Of course the Western World is not alone in its amorality. Let us not pretend that we live in a black and white universe of perpetrators and victims. African leaders routinely focus on lining their own pockets rather than helping their people. Mugabe turns Zimbabwe from breadbasket of Africa to country on the verge of starvation. The South African president claims that AIDS isn't caused by HIV, but rather by poverty. In Venezuela Hugo Chavez claims to oppose the evil acts of the United States even as he represses dissenters in his own country.

There are no groups whose hands are clean of blood. There's an old description of family hierarchy that goes like this. "Boss yells at worker. Worker goes home and yells at wife. Wife yells at daughter. Daughter yells at little brother. Little brother kicks cat." Those who have power will use and abuse it to get what they want. The children are our future? The children pay homeless people $10 each to fight each other on camera.

As individuals we can do our best to try and resist our base urges and do good in the world. We can try to be kind to our neighbors, nonviolent in our political choices, ethical in our economic ones. But as individuals our impact is muted. Humans are strongest when they are organized, and that is also when they are most evil. I do not think George Bush would be willing to shoot an Iraqi child if he looked into her eyes, but he will sign executive orders leading to hundreds of them being shot. The shooters will claim that they had no choice, someone signed an executive order, they were doing their job. Nobody takes responsibility for their actions, nobody has blood on their hands. Instead the blood is shared equally among all participants. We are all guilty of at the very least complacency, and usually quite a bit more.
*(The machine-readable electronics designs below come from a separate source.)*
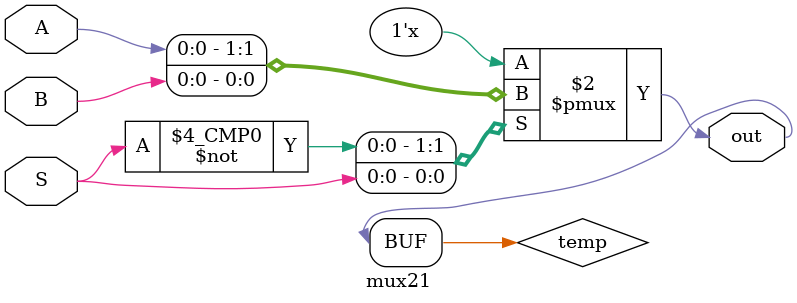
<source format=v>
`timescale 1ns / 1ps

module mux21(
    input A,
    input B,
    input S,
    output out
    );
    reg temp;
    
    always@(*) begin
        case (S)
            1'b0: temp = A;
            1'b1: temp = B;
        endcase
    end
    assign out = temp;
endmodule

</source>
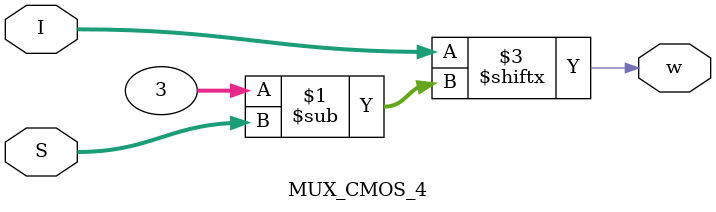
<source format=sv>
`timescale 1ns/1ns

module MUX_using_passtransistor_2(input [0 : 1]I, input S, output w);
    assign #7 w = I[S];
endmodule

module MUX_using_passtransistor_4(input [0 : 3]I, input [1 : 0]S, output w);
    assign #14 w = I[S];
endmodule

module MUX_using_passtransistor_16(input [0 : 15]I, input [3 : 0]S, output w);
    assign #28 w = I[S];
endmodule

module MUX_CMOS_2(input [0 : 1]I, input S, output w);
    assign #(23, 25) w = I[S];
endmodule

module MUX_CMOS_16(input [0 : 15]I, input [3 : 0]S, output w);
    assign #(96, 105) w = I[S];
endmodule

module MUX_CMOS_4(input [0 : 3]I, input [1 : 0]S, output w);
    assign #(37, 38) w = I[S];
endmodule
</source>
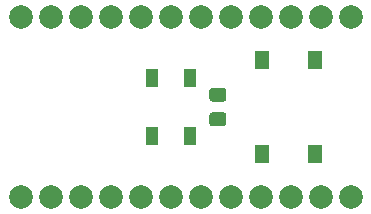
<source format=gbr>
%TF.GenerationSoftware,KiCad,Pcbnew,(5.1.9)-1*%
%TF.CreationDate,2021-01-29T17:06:41+01:00*%
%TF.ProjectId,ProMini_MouseJiggler,50726f4d-696e-4695-9f4d-6f7573654a69,rev?*%
%TF.SameCoordinates,Original*%
%TF.FileFunction,Soldermask,Top*%
%TF.FilePolarity,Negative*%
%FSLAX46Y46*%
G04 Gerber Fmt 4.6, Leading zero omitted, Abs format (unit mm)*
G04 Created by KiCad (PCBNEW (5.1.9)-1) date 2021-01-29 17:06:41*
%MOMM*%
%LPD*%
G01*
G04 APERTURE LIST*
%ADD10R,1.300000X1.550000*%
%ADD11C,2.000000*%
%ADD12R,1.000000X1.500000*%
G04 APERTURE END LIST*
D10*
%TO.C,SW1*%
X145250000Y-91525000D03*
X140750000Y-91525000D03*
X140750000Y-99475000D03*
X145250000Y-99475000D03*
%TD*%
D11*
%TO.C,U1*%
X120300000Y-87880000D03*
X122840000Y-87880000D03*
X125380000Y-87880000D03*
X127920000Y-87880000D03*
X130460000Y-87880000D03*
X133000000Y-87880000D03*
X135540000Y-87880000D03*
X138080000Y-87880000D03*
X140620000Y-87880000D03*
X143160000Y-87880000D03*
X145700000Y-87880000D03*
X148240000Y-87880000D03*
X148240000Y-103120000D03*
X145700000Y-103120000D03*
X143160000Y-103120000D03*
X140620000Y-103120000D03*
X138080000Y-103120000D03*
X135540000Y-103120000D03*
X133000000Y-103120000D03*
X130460000Y-103120000D03*
X127920000Y-103120000D03*
X125380000Y-103120000D03*
X122840000Y-103120000D03*
X120300000Y-103120000D03*
%TD*%
%TO.C,C1*%
G36*
G01*
X136525000Y-95950000D02*
X137475000Y-95950000D01*
G75*
G02*
X137725000Y-96200000I0J-250000D01*
G01*
X137725000Y-96875000D01*
G75*
G02*
X137475000Y-97125000I-250000J0D01*
G01*
X136525000Y-97125000D01*
G75*
G02*
X136275000Y-96875000I0J250000D01*
G01*
X136275000Y-96200000D01*
G75*
G02*
X136525000Y-95950000I250000J0D01*
G01*
G37*
G36*
G01*
X136525000Y-93875000D02*
X137475000Y-93875000D01*
G75*
G02*
X137725000Y-94125000I0J-250000D01*
G01*
X137725000Y-94800000D01*
G75*
G02*
X137475000Y-95050000I-250000J0D01*
G01*
X136525000Y-95050000D01*
G75*
G02*
X136275000Y-94800000I0J250000D01*
G01*
X136275000Y-94125000D01*
G75*
G02*
X136525000Y-93875000I250000J0D01*
G01*
G37*
%TD*%
D12*
%TO.C,D1*%
X131400000Y-97950000D03*
X134600000Y-97950000D03*
X131400000Y-93050000D03*
X134600000Y-93050000D03*
%TD*%
M02*

</source>
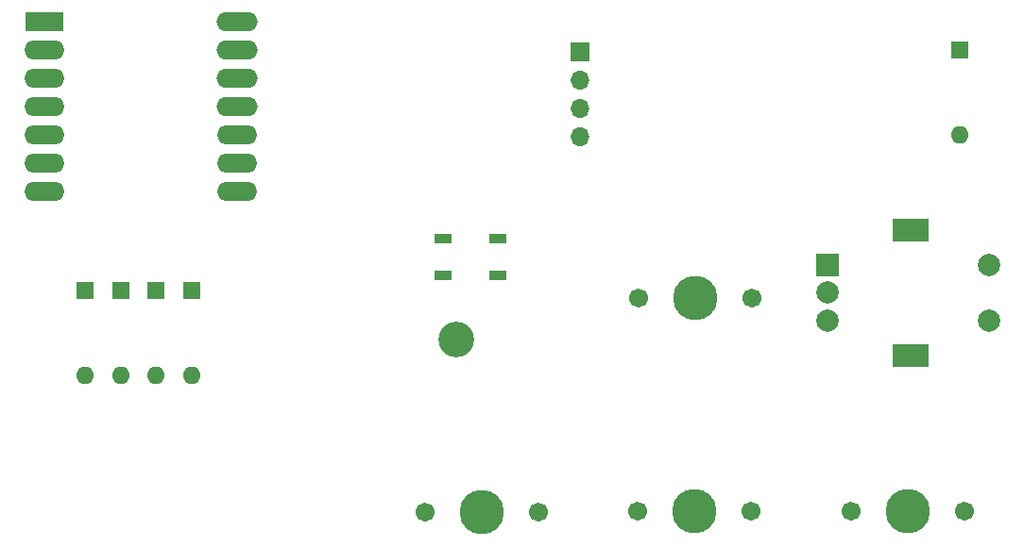
<source format=gbr>
%TF.GenerationSoftware,KiCad,Pcbnew,8.0.0*%
%TF.CreationDate,2024-10-07T09:35:36-04:00*%
%TF.ProjectId,orpheuspad_pcb,6f727068-6575-4737-9061-645f7063622e,rev?*%
%TF.SameCoordinates,Original*%
%TF.FileFunction,Soldermask,Top*%
%TF.FilePolarity,Negative*%
%FSLAX46Y46*%
G04 Gerber Fmt 4.6, Leading zero omitted, Abs format (unit mm)*
G04 Created by KiCad (PCBNEW 8.0.0) date 2024-10-07 09:35:36*
%MOMM*%
%LPD*%
G01*
G04 APERTURE LIST*
%ADD10R,1.600000X1.600000*%
%ADD11O,1.600000X1.600000*%
%ADD12R,3.500000X1.700000*%
%ADD13O,3.600000X1.700000*%
%ADD14O,3.700000X1.700000*%
%ADD15R,1.700000X1.700000*%
%ADD16O,1.700000X1.700000*%
%ADD17C,1.701800*%
%ADD18C,3.987800*%
%ADD19R,1.500000X0.900000*%
%ADD20R,2.000000X2.000000*%
%ADD21C,2.000000*%
%ADD22R,3.200000X2.000000*%
%ADD23C,3.200000*%
G04 APERTURE END LIST*
D10*
%TO.C,D4*%
X110331250Y-99695000D03*
D11*
X110331250Y-107315000D03*
%TD*%
D12*
%TO.C,U1*%
X103511000Y-75565000D03*
D13*
X103511000Y-78105000D03*
X103511000Y-80645000D03*
X103511000Y-83185000D03*
X103511000Y-85725000D03*
X103511000Y-88265000D03*
X103511000Y-90805000D03*
X120761000Y-90805000D03*
X120761000Y-88265000D03*
X120761000Y-85725000D03*
D14*
X120761000Y-83185000D03*
X120761000Y-80645000D03*
X120761000Y-78105000D03*
X120761000Y-75565000D03*
%TD*%
D10*
%TO.C,D1*%
X113506250Y-99695000D03*
D11*
X113506250Y-107315000D03*
%TD*%
D15*
%TO.C,J1*%
X151511000Y-78232000D03*
D16*
X151511000Y-80772000D03*
X151511000Y-83312000D03*
X151511000Y-85852000D03*
%TD*%
D17*
%TO.C,SW4*%
X156658000Y-119475250D03*
D18*
X161738000Y-119475250D03*
D17*
X166818000Y-119475250D03*
%TD*%
%TO.C,SW5*%
X175835000Y-119475250D03*
D18*
X180915000Y-119475250D03*
D17*
X185995000Y-119475250D03*
%TD*%
D19*
%TO.C,D6*%
X144145000Y-98296000D03*
X144145000Y-94996000D03*
X139245000Y-94996000D03*
X139245000Y-98296000D03*
%TD*%
D10*
%TO.C,D2*%
X107156250Y-99695000D03*
D11*
X107156250Y-107315000D03*
%TD*%
D20*
%TO.C,ENCODER*%
X173669000Y-97365750D03*
D21*
X173669000Y-102365750D03*
X173669000Y-99865750D03*
D22*
X181169000Y-94265750D03*
X181169000Y-105465750D03*
D21*
X188169000Y-102365750D03*
X188169000Y-97365750D03*
%TD*%
D23*
%TO.C,REF\u002A\u002A*%
X140397000Y-104072750D03*
%TD*%
D10*
%TO.C,D3*%
X116681250Y-99695000D03*
D11*
X116681250Y-107315000D03*
%TD*%
D10*
%TO.C,D9*%
X185547000Y-78105000D03*
D11*
X185547000Y-85725000D03*
%TD*%
D17*
%TO.C,SW3*%
X137608000Y-119520000D03*
D18*
X142688000Y-119520000D03*
D17*
X147768000Y-119520000D03*
%TD*%
%TO.C,SW2*%
X156718000Y-100330000D03*
D18*
X161798000Y-100330000D03*
D17*
X166878000Y-100330000D03*
%TD*%
M02*

</source>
What is the problem? Original sin? The cruelties of a limited world? The fact that the human mind evolved for tribal living, not living in a globalized world where computers connect billions of people and a decision in Washington has consequences in Nairobi?

Or is it just that the essence of humanity is to do good and glory in it, and do evil but deflect the blame? I don't know. But I do know that I am saddened by every preventable death and every "minor conflict" and I think that if our leaders were as well, that would be a start.